(Dataset entries)
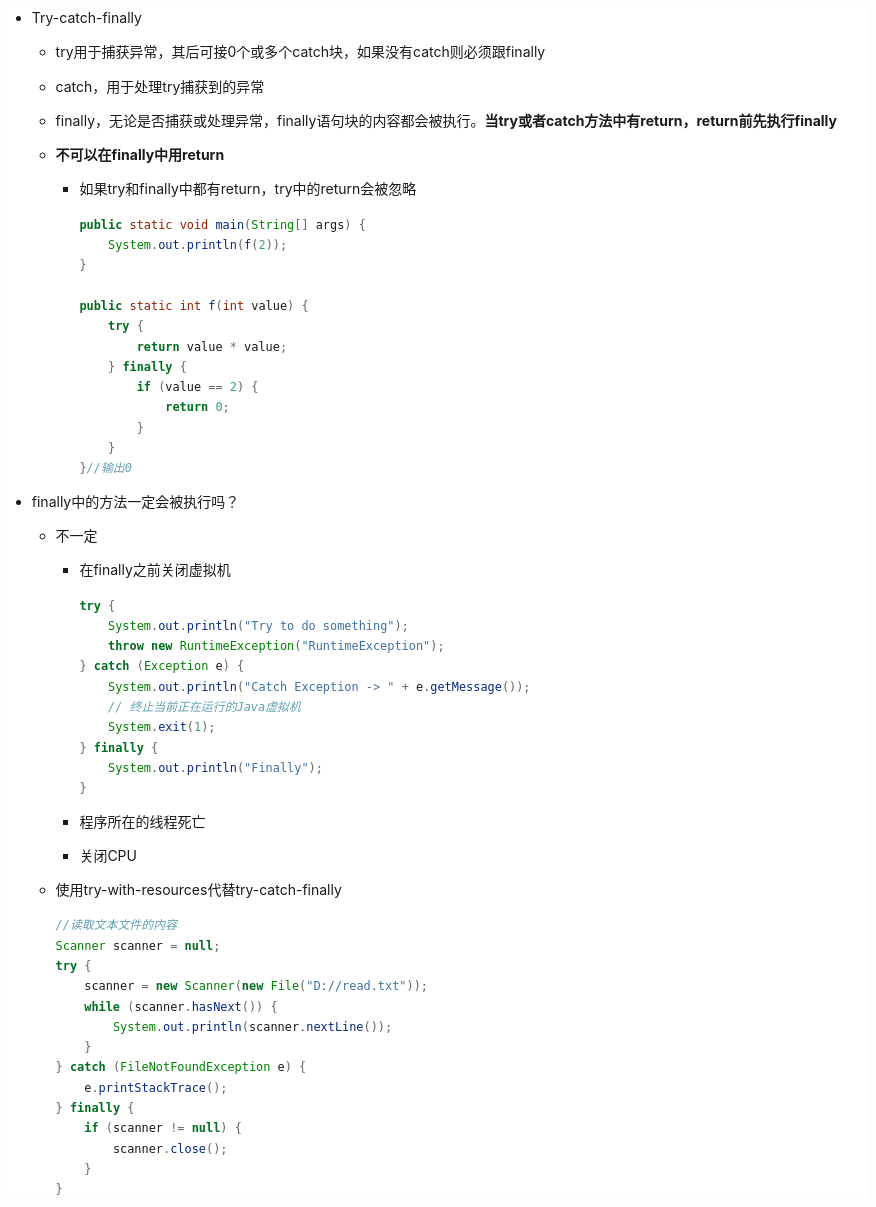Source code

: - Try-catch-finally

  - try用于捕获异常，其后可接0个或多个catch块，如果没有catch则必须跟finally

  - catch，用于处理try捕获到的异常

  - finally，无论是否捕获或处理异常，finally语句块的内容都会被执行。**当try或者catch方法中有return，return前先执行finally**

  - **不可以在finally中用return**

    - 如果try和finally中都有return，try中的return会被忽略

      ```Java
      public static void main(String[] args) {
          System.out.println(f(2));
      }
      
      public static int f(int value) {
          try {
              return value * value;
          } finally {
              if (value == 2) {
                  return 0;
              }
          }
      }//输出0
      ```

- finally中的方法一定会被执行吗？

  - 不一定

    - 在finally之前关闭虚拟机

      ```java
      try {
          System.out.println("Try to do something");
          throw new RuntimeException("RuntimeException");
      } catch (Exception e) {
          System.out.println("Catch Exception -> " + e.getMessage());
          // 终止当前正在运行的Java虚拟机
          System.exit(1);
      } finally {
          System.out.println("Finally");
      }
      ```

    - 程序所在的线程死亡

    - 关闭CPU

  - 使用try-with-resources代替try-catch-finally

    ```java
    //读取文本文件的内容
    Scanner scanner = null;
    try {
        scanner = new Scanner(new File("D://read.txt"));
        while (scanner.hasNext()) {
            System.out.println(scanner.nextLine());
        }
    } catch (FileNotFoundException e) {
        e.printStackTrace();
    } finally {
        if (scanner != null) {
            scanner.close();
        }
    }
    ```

WHAT TO PRODUCE: Take every line from the data that includes the word "static".

COMPLETED TASK:
      public static void main(String[] args) {
      public static int f(int value) {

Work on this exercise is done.